September 30th, 2015 by Mark May
VMworld 2015 Recap
VMworld 2015 US has come and gone. It was definitely a busy year this year with over 23,000 people in attendance. While the conference starts on Monday morning, Sunday brought the usual community event – VMunderground. For the last several years, VMunderground has severed as the unofficial start of the conference. It begins with Opening Acts where community experts gather to answers questions and talk about various topics. Opening Acts, for me, made one thing clear – there was going to be a lot of talk about data protection and storage. The fact that a community driven event has a lot of talk about storage set the tone for the rest of the conference. Storage was going to be a hot topic at VMworld 2015.
VMware had quite a few announcements, and since we're talking about storage you know we'll have to talk about VSAN. They made a little more than a dozen improvements for VSAN, but a few of them stand out:
- 2-node cluster support officially announced and I think it is about time. VMware has always touted VSAN as an option for ROBO, but I've always taken issue with this. Even a modest four node VSAN cluster is more than the vast majority of remote offices need.
- They have added support for Intel NVMe devices as part of a VSAN flash tier. This is exciting because it means NVMe is gaining more and more traction, something desperately needed if we hope to push Flash storage to its limits.
- VSAN can now provide persistent storage for containers. This is interesting as it will hopefully allow enterprises to further embrace containers with improved mobility and easier failover.

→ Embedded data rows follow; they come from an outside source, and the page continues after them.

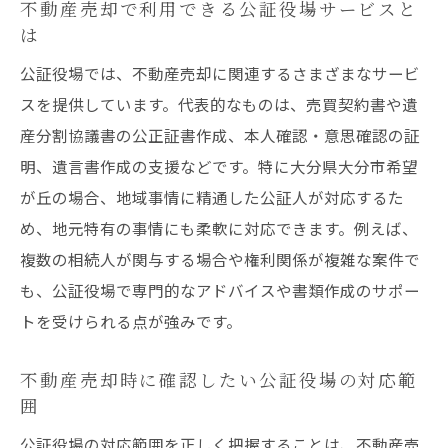
不動産売却で利用できる公証役場サービスと
不動産売却相談時に聞くべきポイントまと
は
め
公証役場では、不動産売却に関連するさまざまなサービ
公証人役場の無料相談で不動産売却を有利
スを提供しています。代表的なものは、売買契約書や遺
に進める
産分割協議書の公正証書作成、本人確認・意思確認の証
不動産売却で公証役場相談を活用する具体
明、遺言書作成の支援などです。特に大分県大分市希望
的手順
が丘の場合、地域事情に精通した公証人が対応するた
スムーズな売却を導く公証役場の役割とは
め、地元特有の事情にも柔軟に対応できます。例えば、
不動産売却で公証役場が担う重要な役割と
複数の相続人が関与する場合や権利関係が複雑な案件で
は
も、公証役場で専門的なアドバイスや書類作成のサポー
公証役場のサポートで不動産売却が円滑化
トを受けられる点が強みです。
不動産売却時に活かせる公証役場の専門知
不動産売却時に確認したい公証役場の対応範
識
囲
公証役場利用がもたらす不動産売却の安心
公証役場の対応範囲を正しく把握することは、不動産売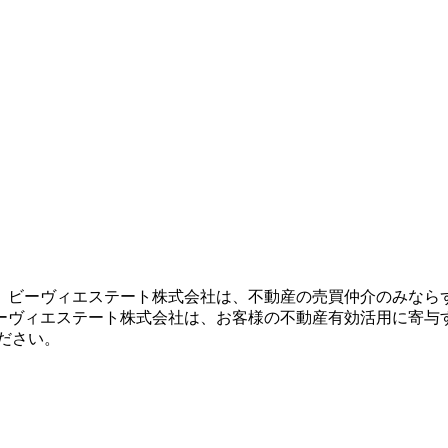
。ビーヴィエステート株式会社は、不動産の売買仲介のみなら
ーヴィエステート株式会社は、お客様の不動産有効活用に寄与
ださい。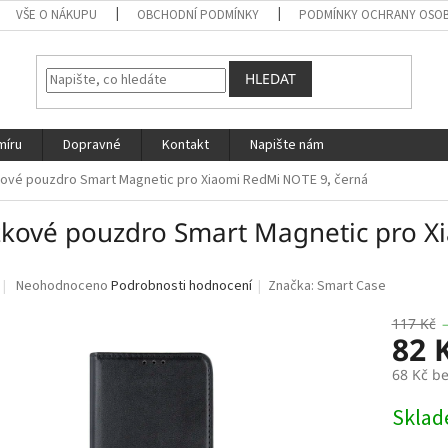
VŠE O NÁKUPU
OBCHODNÍ PODMÍNKY
PODMÍNKY OCHRANY OSOB
HLEDAT
míru
Dopravné
Kontakt
Napište nám
kové pouzdro Smart Magnetic pro Xiaomi RedMi NOTE 9, černá
žkové pouzdro Smart Magnetic pro X
Průměrné
Neohodnoceno
Podrobnosti hodnocení
Značka:
Smart Case
hodnocení
produktu
117 Kč
82 
je
0,0
68 Kč b
z
5
Měrná
Skla
hvězdiček.
cena: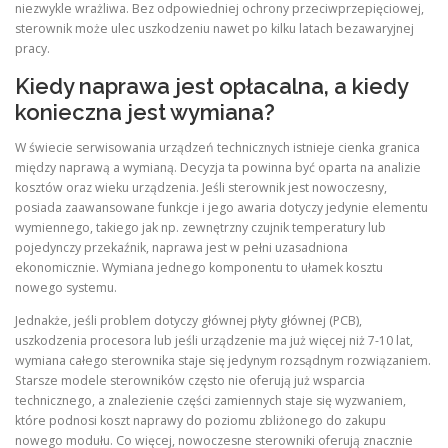
niezwykle wrażliwa. Bez odpowiedniej ochrony przeciwprzepięciowej,
sterownik może ulec uszkodzeniu nawet po kilku latach bezawaryjnej
pracy.
Kiedy naprawa jest opłacalna, a kiedy
konieczna jest wymiana?
W świecie serwisowania urządzeń technicznych istnieje cienka granica
między naprawą a wymianą. Decyzja ta powinna być oparta na analizie
kosztów oraz wieku urządzenia. Jeśli sterownik jest nowoczesny,
posiada zaawansowane funkcje i jego awaria dotyczy jedynie elementu
wymiennego, takiego jak np. zewnętrzny czujnik temperatury lub
pojedynczy przekaźnik, naprawa jest w pełni uzasadniona
ekonomicznie. Wymiana jednego komponentu to ułamek kosztu
nowego systemu.
Jednakże, jeśli problem dotyczy głównej płyty głównej (PCB),
uszkodzenia procesora lub jeśli urządzenie ma już więcej niż 7-10 lat,
wymiana całego sterownika staje się jedynym rozsądnym rozwiązaniem.
Starsze modele sterowników często nie oferują już wsparcia
technicznego, a znalezienie części zamiennych staje się wyzwaniem,
które podnosi koszt naprawy do poziomu zbliżonego do zakupu
nowego modułu. Co więcej, nowoczesne sterowniki oferują znacznie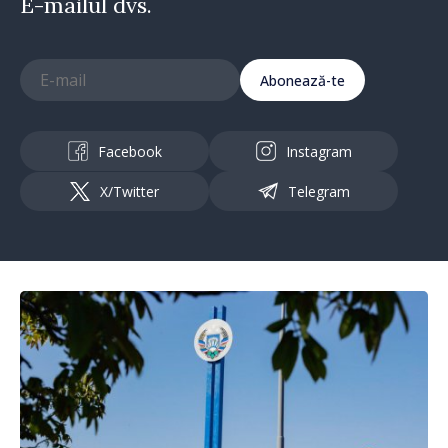
E-mailul dvs.
Abonează-te
Facebook
Instagram
X/Twitter
Telegram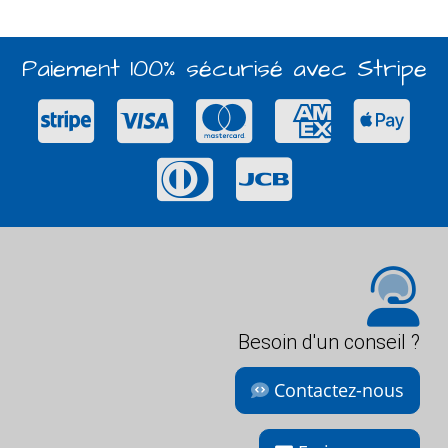
Paiement 100% sécurisé avec Stripe
Besoin d'un conseil ?
Contactez-nous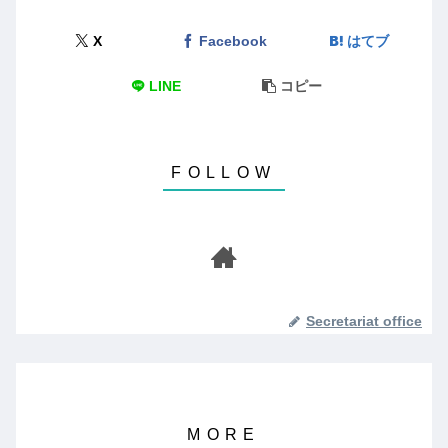
X
Facebook
はてブ
LINE
コピー
Secretariat office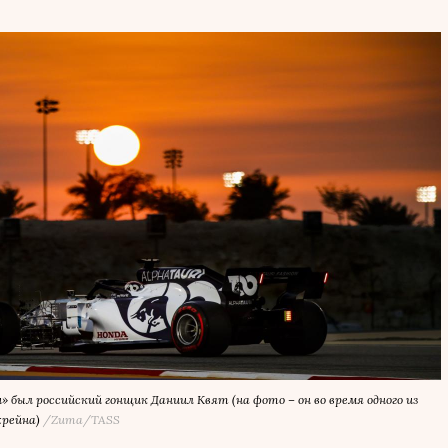
 был российский гонщик Даниил Квят (на фото – он во время одного из
хрейна)
/Zuma/TASS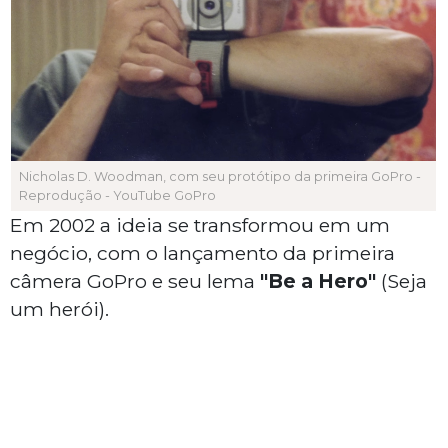
Nicholas D. Woodman, com seu protótipo da primeira GoPro -
Reprodução - YouTube GoPro
Em 2002 a ideia se transformou em um
negócio, com o lançamento da primeira
câmera GoPro e seu lema
"Be a Hero"
(Seja
um herói).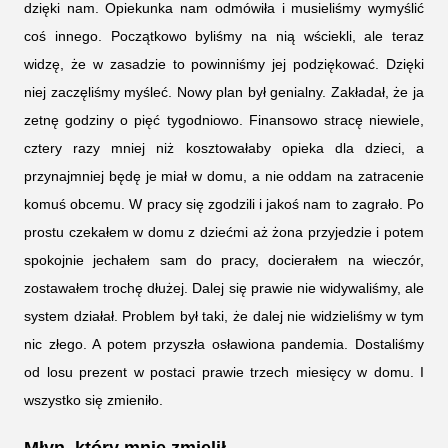
dzięki nam. Opiekunka nam odmówiła i musieliśmy wymyślić
coś innego. Początkowo byliśmy na nią wściekli, ale teraz
widzę, że w zasadzie to powinniśmy jej podziękować. Dzięki
niej zaczęliśmy myśleć. Nowy plan był genialny. Zakładał, że ja
zetnę godziny o pięć tygodniowo. Finansowo stracę niewiele,
cztery razy mniej niż kosztowałaby opieka dla dzieci, a
przynajmniej będę je miał w domu, a nie oddam na zatracenie
komuś obcemu. W pracy się zgodzili i jakoś nam to zagrało. Po
prostu czekałem w domu z dziećmi aż żona przyjedzie i potem
spokojnie jechałem sam do pracy, docierałem na wieczór,
zostawałem trochę dłużej. Dalej się prawie nie widywaliśmy, ale
system działał. Problem był taki, że dalej nie widzieliśmy w tym
nic złego. A potem przyszła osławiona pandemia. Dostaliśmy
od losu prezent w postaci prawie trzech miesięcy w domu. I
wszystko się zmieniło.
Młyn, który mnie zmielił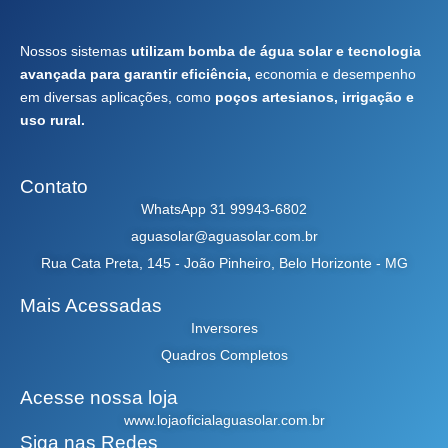
Nossos sistemas
utilizam bomba de água solar e tecnologia
avançada para garantir eficiência,
economia e desempenho
em diversas aplicações, como
poços artesianos, irrigação e
uso rural.
Contato
WhatsApp 31 99943-6802
aguasolar@aguasolar.com.br
Rua Cata Preta, 145 - João Pinheiro, Belo Horizonte - MG
Mais Acessadas
Inversores
Quadros Completos
Acesse nossa loja
www.lojaoficialaguasolar.com.br
Siga nas Redes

The keynotes this year were moderate. They had the usual misuse of the phrase “on premise”, which gave the bloggers out in the community area a nice laugh. EVO:RACK was rebranded as EVO:SDDC. It just isn’t a VMworld without some renaming of products anymore. One thing interesting about this is EVO:SDDC will be using VSAN 6.1. Currently EVO:RAIL doesn't use this version and is stuck at a previous version. Hopefully, this means it will be updated soon to the current release.
With this year’s theme being “Ready for Any" it no surprise that much of the keynotes were spent talking about cloud offerings. From containerization, private and hybrid clouds, it's clear that VMware is putting a focus on applications being able to run seamlessly anywhere. Accessibility from any location and my device giving people the experience end users want, but with the protection IT and legal demands. Cloud native apps are a huge part of VMware's plan for the future.
Of course, the Solutions Exchange was packed with every vendor you can imagine. From the lone guy at the startup circle looking to change how phone systems work to the huge vendors with cars, everyone seemed to generate be looking to connect and engage. An enormous chunk of the show floor was, of course, dedicated to storage vendors. From EMC in the front to the glowing orange area causes by Pure and Nexenta, it was impossible to move without seeing a storage vendor. We also saw a lot of vendors doing different things with Flash.
Rubrik, who uses flash to make backups faster, is interesting because we usually think of flash as reserved for our more critical production workloads. ClearSky Data is trying to change how we think of external storage; seeking to build a global storage acceleration network for external storage. They use flash locally and regionally to accelerate cloud storage inside the data center. It is good to see that we are finally starting to embrace flash for broader and unique use cases.
All in all VMworld was an enormous success for the storage community. One change this year over last was the hang space being used all the time. In previous years, it was mostly overflow viewing for the keynotes, but this year was different. People were spending time playing games and decompressing meeting other members of the community, and having a good time. I'm not sure if this was due to better advertising, the DevOps dedicated area inside the community, or the abundance of quick content hosted by the vBrownBag team. Either way this year at VMworld was a great time to be a part of the storage community. As we move forward with new and exciting developments in the storage space one thing is clear; it is going to be an exciting time to be involved in storage.